The payoff is visible in its performance.

Rulis said five years ago bank stocks traded on their earnings. Amid the financial meltdown today, all investors want to know is the amount of bad debt is there and whether the banks can survive.

Rulis tracks 37 banks across the West and found the average rate of nonperforming assets compared to total assets was 3.9 percent compared to less than 1 percent for Pacific Continental Bank.

Pacific Continental's parent company reported $3 million in net income in the third quarter. That's down 11 percent compared to the same quarter a year earlier but not bad at a time when banks are racing to the federal government for a handout.

Other Oregon banks had dismal years.

West Coast Bank has been forced to pump millions into reserves for expected loan losses on a program it created to entice new home buyers. Its stock fell 64 percent in 2008. Columbia Bancorp, parent of Columbia River Bank, closed its mortgage business and hired a new CEO and CFO. Its stock price fell 87 percent.

Investors may wonder whether Pacific Continental Bank has reported the depths of its problems in residential real estate loans. In general, banks can delay publicly acknowledging their loan troubles by tapping interest reserves and dropping interest rates to help troubled borrowers.

Rulis said it's possible that the bank is forestalling bad news but he doubts that's the case.

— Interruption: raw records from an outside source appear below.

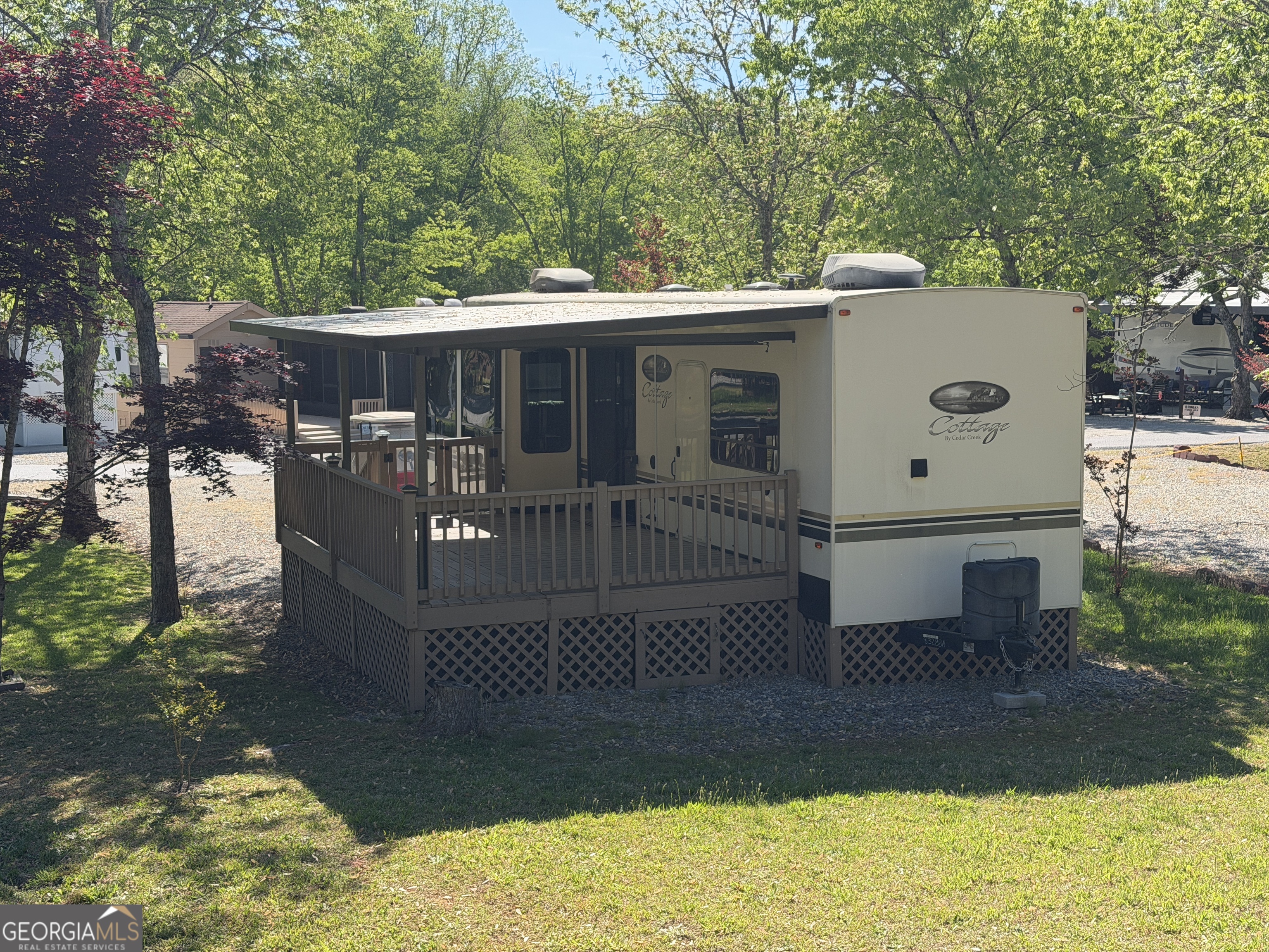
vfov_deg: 30.3
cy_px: 476
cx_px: 634
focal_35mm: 48
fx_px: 1760
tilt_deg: -5.8
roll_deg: +0.8
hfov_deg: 39.7
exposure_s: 1/2762
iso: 100
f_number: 1.78
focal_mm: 6.76
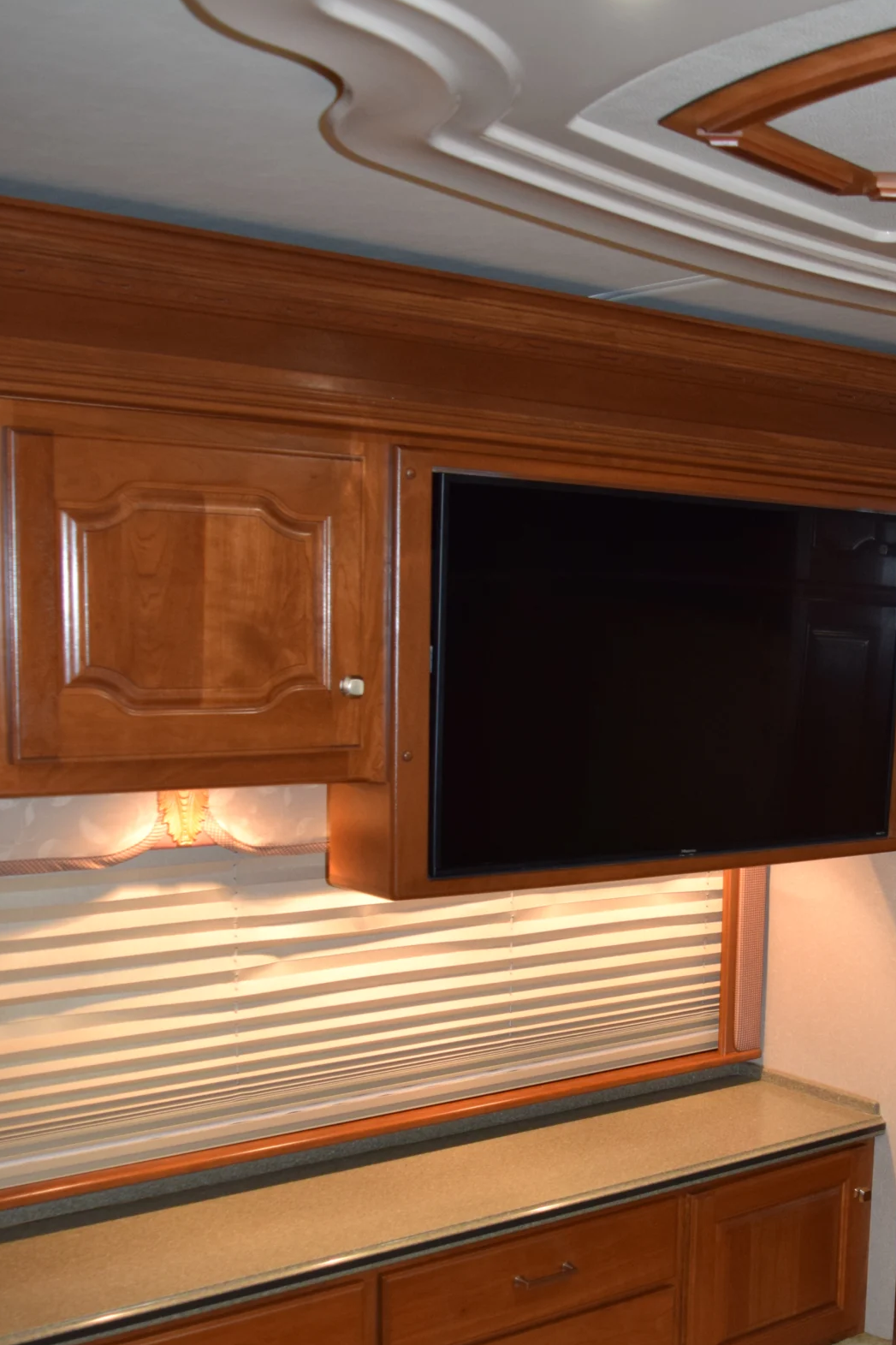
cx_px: 679
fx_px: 1643
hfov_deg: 30.0
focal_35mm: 44
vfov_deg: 43.9
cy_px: 897
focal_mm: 18
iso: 800
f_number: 4
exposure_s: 1/60
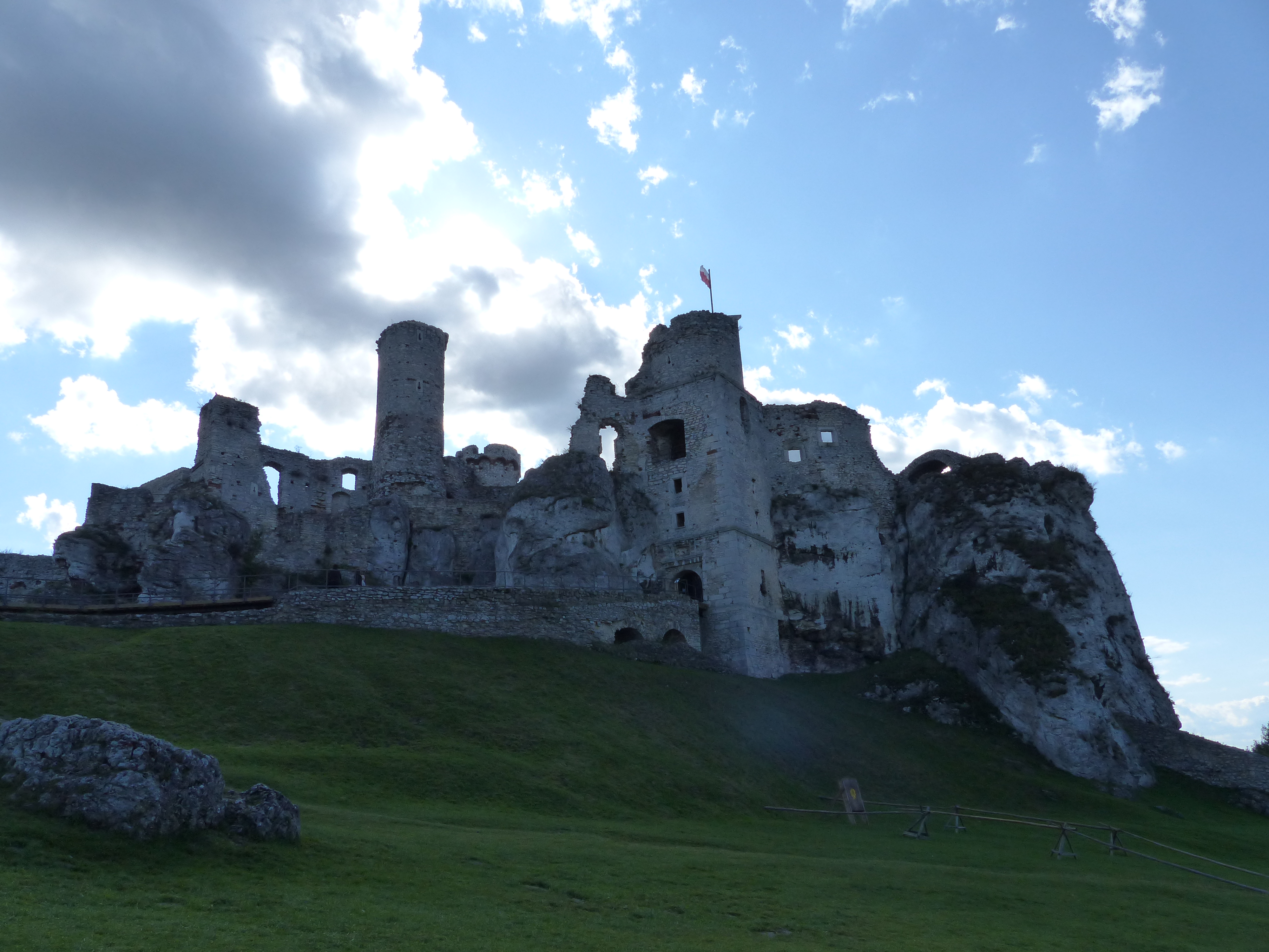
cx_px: 634
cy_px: 476
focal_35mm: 26
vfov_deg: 53.1
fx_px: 953
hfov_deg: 67.3
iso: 160
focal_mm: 4.5
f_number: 4
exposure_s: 1/1000
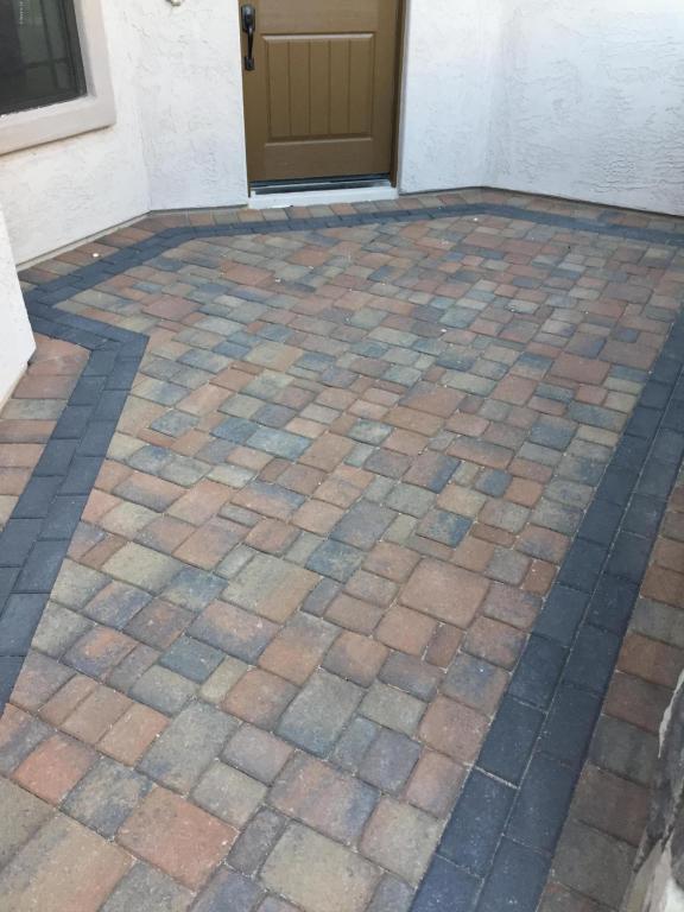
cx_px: 342
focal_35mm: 29
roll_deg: -1.7
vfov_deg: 61.7
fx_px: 764
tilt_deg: -33.3
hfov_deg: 48.2
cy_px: 456
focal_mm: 4.15
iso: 32
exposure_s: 1/30
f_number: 2.2
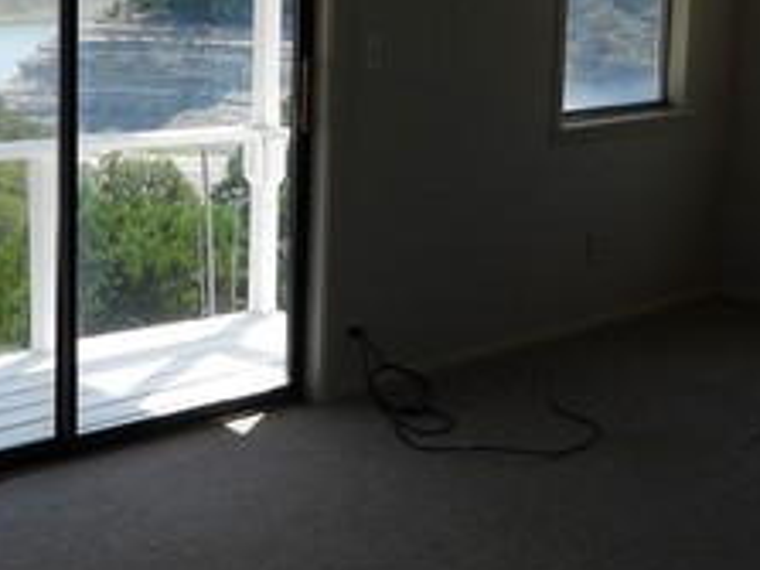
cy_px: 96
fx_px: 1514
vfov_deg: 21.0
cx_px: 232
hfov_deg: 27.9
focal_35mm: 69
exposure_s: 1/800
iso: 100
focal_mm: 4.3
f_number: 2.8
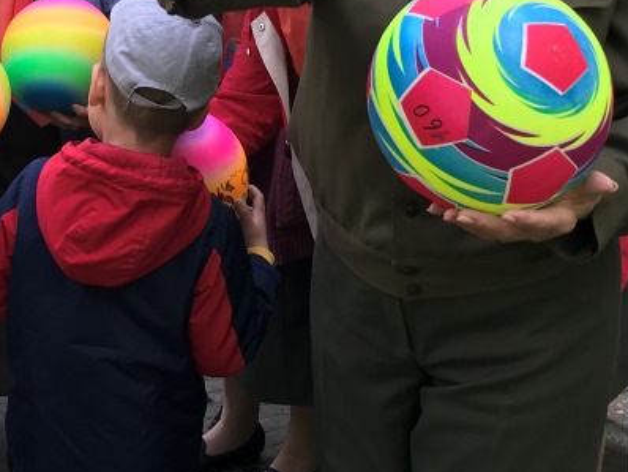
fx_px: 1307
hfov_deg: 26.9
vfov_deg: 19.7
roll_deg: -0.8
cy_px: -24
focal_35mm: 72
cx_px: 215
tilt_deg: -6.4
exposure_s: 1/298
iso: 20
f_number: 1.8
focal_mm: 3.99
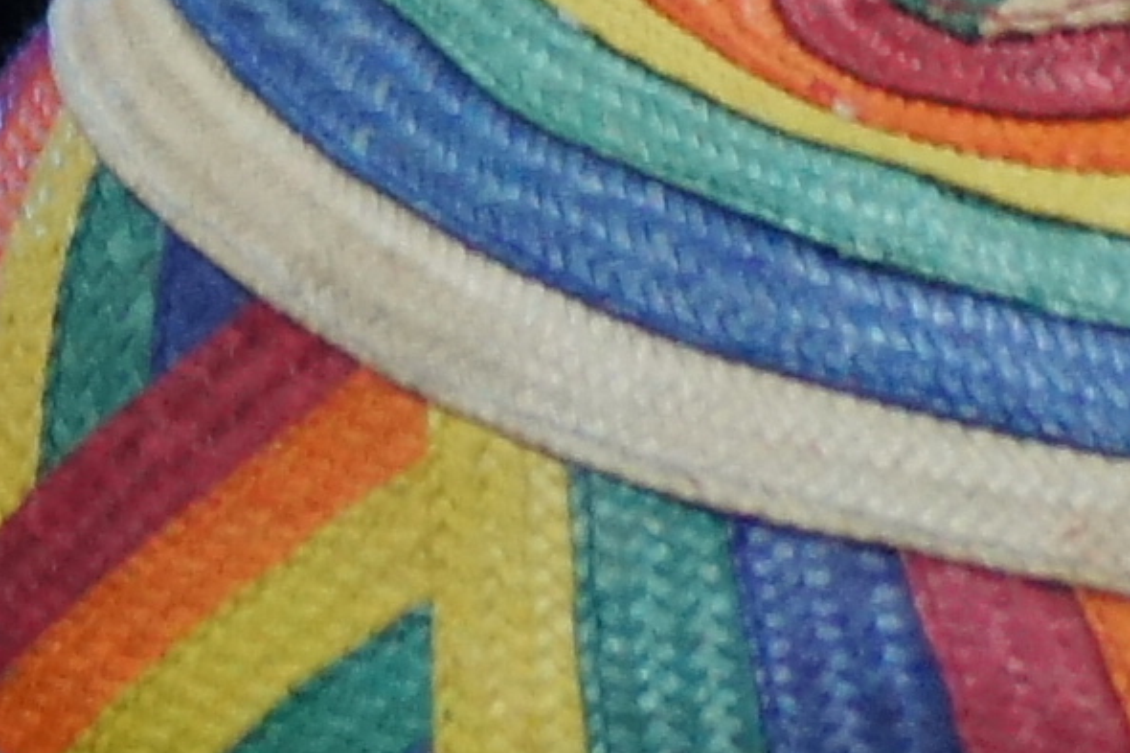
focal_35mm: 1050
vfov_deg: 1.3
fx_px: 32947
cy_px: 2244
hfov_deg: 2.0
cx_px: -293
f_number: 2.8
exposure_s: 1/50
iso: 1600
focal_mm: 90
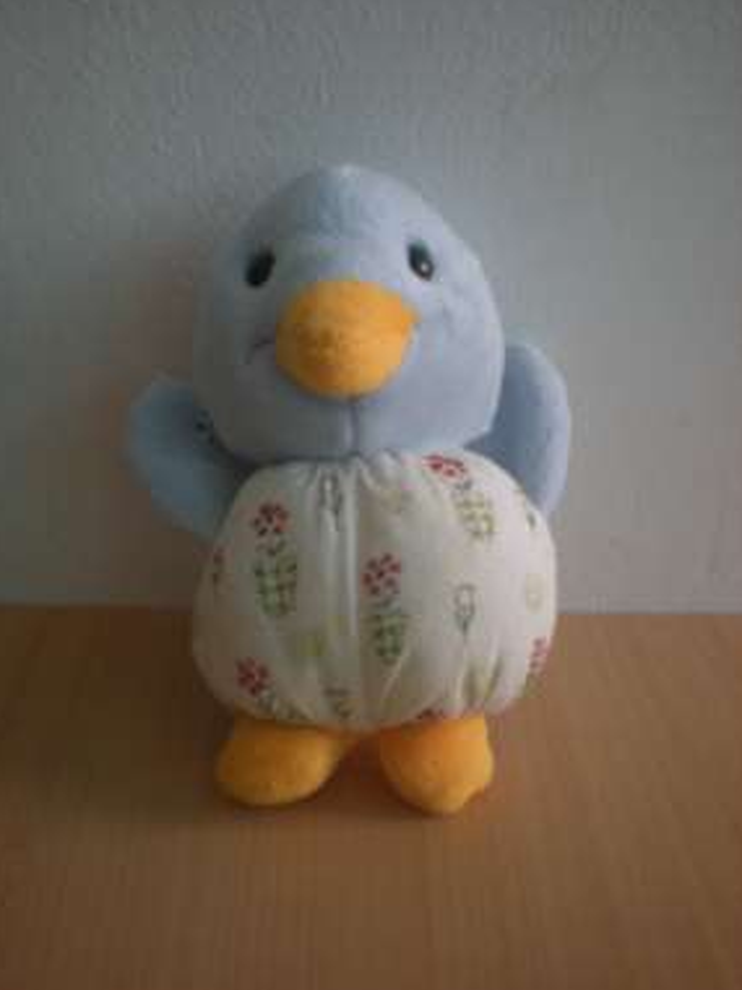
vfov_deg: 47.9
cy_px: 498
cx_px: 364
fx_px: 1115
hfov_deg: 36.8
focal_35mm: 39
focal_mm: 6.3
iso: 87
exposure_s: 1/60
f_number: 3.1
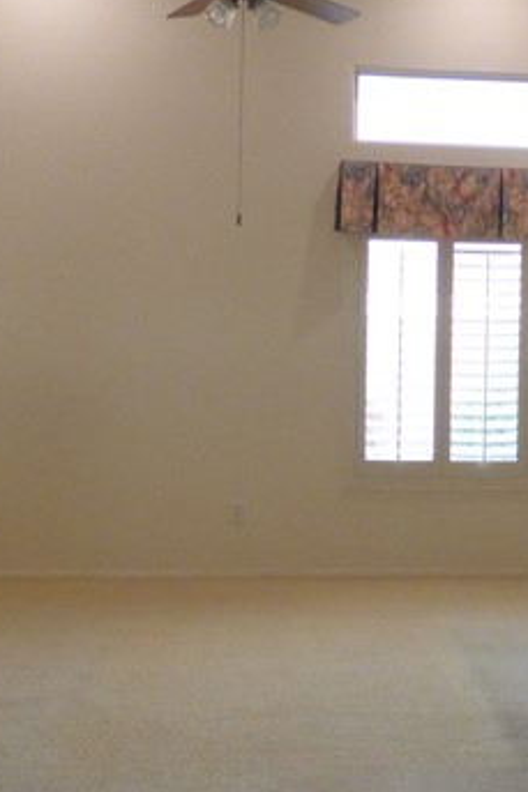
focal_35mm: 62
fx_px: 1365
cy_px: 371
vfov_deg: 32.4
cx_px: 482
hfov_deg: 21.4
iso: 400
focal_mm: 3.58
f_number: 2.8
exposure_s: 1/60
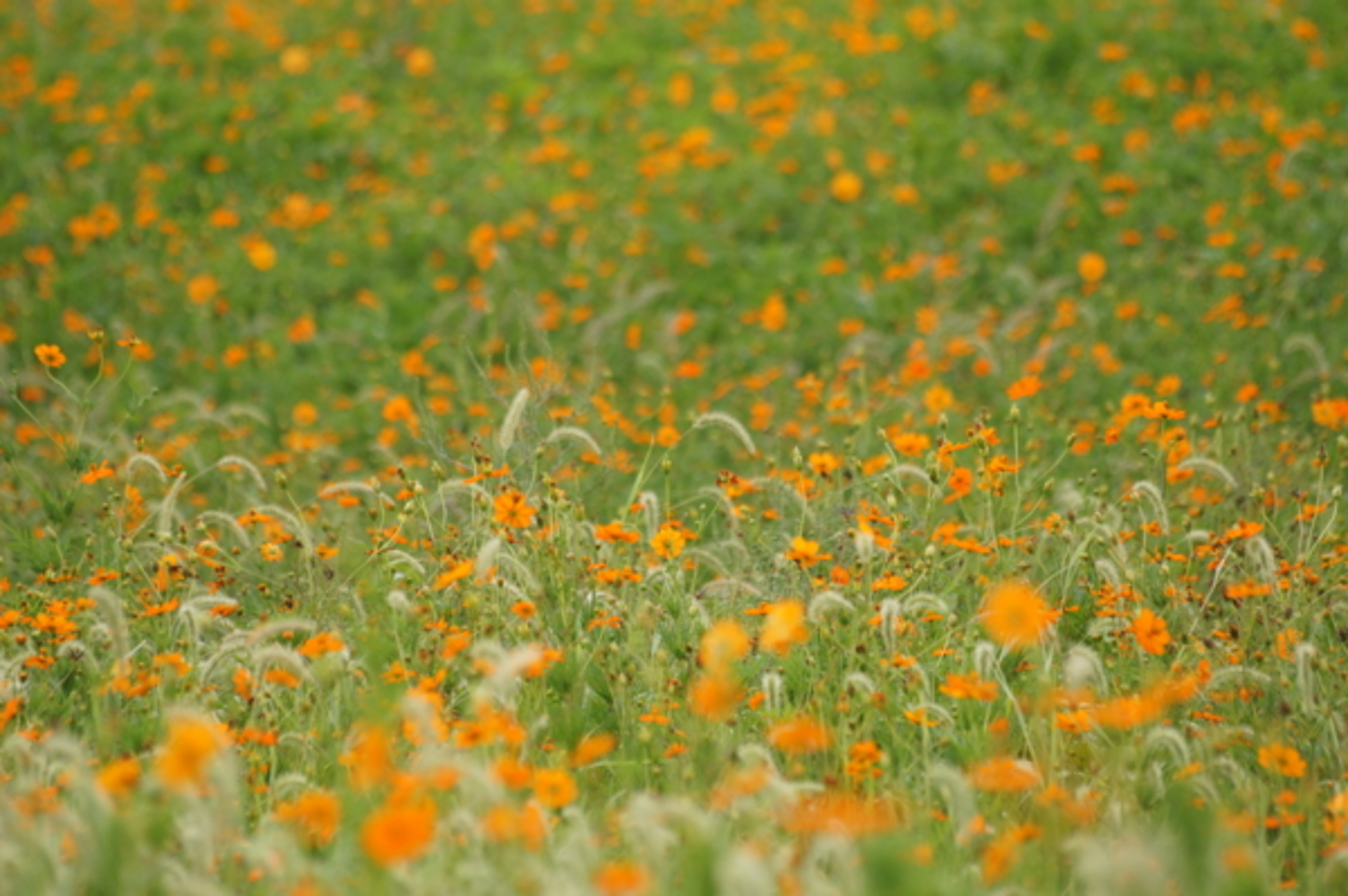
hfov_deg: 6.5
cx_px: 674
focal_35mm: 315
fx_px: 11785
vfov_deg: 4.4
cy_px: 448
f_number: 5.6
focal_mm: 210
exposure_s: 1/500
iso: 200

In the third quarter, the bank said it had no delinquent loans with home builders or developers. But it does have some nonperforming real estate loans that are at least 90 days past due: A $1.7 million loan on a Seattle office building and about $1.5 million in home construction loans made to consumers.

Boxer said the bank has "a few projects that are giving us heartburn, but our issues are not dragging down our earnings."

Boxer talks reluctantly about the bank's success in 2008 when there's plenty of general economic danger in the future.

In a historic financial collapse like this one, she muses, who knows what may happen six months from now?